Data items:
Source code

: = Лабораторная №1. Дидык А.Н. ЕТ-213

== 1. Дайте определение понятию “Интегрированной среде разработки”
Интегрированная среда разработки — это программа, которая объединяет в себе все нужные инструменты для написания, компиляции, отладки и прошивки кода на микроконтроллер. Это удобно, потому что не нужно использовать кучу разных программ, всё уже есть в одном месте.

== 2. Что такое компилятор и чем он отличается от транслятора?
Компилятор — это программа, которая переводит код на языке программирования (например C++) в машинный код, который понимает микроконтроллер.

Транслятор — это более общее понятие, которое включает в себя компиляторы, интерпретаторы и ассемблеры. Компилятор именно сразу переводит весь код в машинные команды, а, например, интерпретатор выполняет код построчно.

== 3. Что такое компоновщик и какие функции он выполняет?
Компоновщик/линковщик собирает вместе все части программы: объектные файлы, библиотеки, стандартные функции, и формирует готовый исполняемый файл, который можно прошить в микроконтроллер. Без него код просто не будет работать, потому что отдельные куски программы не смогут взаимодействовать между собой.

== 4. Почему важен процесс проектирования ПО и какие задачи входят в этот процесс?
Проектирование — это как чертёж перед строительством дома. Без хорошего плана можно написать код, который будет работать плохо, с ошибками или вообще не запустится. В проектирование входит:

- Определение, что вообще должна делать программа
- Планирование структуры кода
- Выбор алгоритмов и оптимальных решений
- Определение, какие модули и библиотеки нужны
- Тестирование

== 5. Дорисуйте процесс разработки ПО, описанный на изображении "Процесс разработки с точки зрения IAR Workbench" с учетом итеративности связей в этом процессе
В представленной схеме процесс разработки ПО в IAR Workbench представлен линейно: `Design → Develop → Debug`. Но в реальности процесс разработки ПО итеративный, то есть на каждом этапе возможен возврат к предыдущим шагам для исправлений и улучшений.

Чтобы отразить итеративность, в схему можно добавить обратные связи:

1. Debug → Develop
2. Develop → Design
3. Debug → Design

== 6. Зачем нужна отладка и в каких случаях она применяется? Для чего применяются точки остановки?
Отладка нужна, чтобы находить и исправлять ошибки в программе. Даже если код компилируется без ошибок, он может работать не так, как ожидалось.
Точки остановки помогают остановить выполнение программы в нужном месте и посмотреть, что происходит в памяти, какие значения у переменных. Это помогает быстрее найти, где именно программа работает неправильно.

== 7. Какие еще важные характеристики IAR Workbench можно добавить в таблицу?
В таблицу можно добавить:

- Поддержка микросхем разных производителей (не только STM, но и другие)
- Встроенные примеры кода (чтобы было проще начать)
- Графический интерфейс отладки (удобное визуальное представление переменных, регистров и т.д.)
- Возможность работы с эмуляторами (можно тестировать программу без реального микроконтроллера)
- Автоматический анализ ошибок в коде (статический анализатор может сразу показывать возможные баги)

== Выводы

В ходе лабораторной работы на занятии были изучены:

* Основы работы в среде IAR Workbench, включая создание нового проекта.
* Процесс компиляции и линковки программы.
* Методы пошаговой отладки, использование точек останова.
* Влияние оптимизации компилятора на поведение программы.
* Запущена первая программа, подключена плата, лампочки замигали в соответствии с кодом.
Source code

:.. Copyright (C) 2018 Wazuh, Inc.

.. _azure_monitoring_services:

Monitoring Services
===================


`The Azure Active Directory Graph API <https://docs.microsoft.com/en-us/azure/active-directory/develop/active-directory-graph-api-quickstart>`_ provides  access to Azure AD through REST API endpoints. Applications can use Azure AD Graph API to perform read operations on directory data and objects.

## Description of the task
Each line above that carries the string "среде" has to be returned.

## Solution to the problem
== 1. Дайте определение понятию “Интегрированной среде разработки”
* Основы работы в среде IAR Workbench, включая создание нового проекта.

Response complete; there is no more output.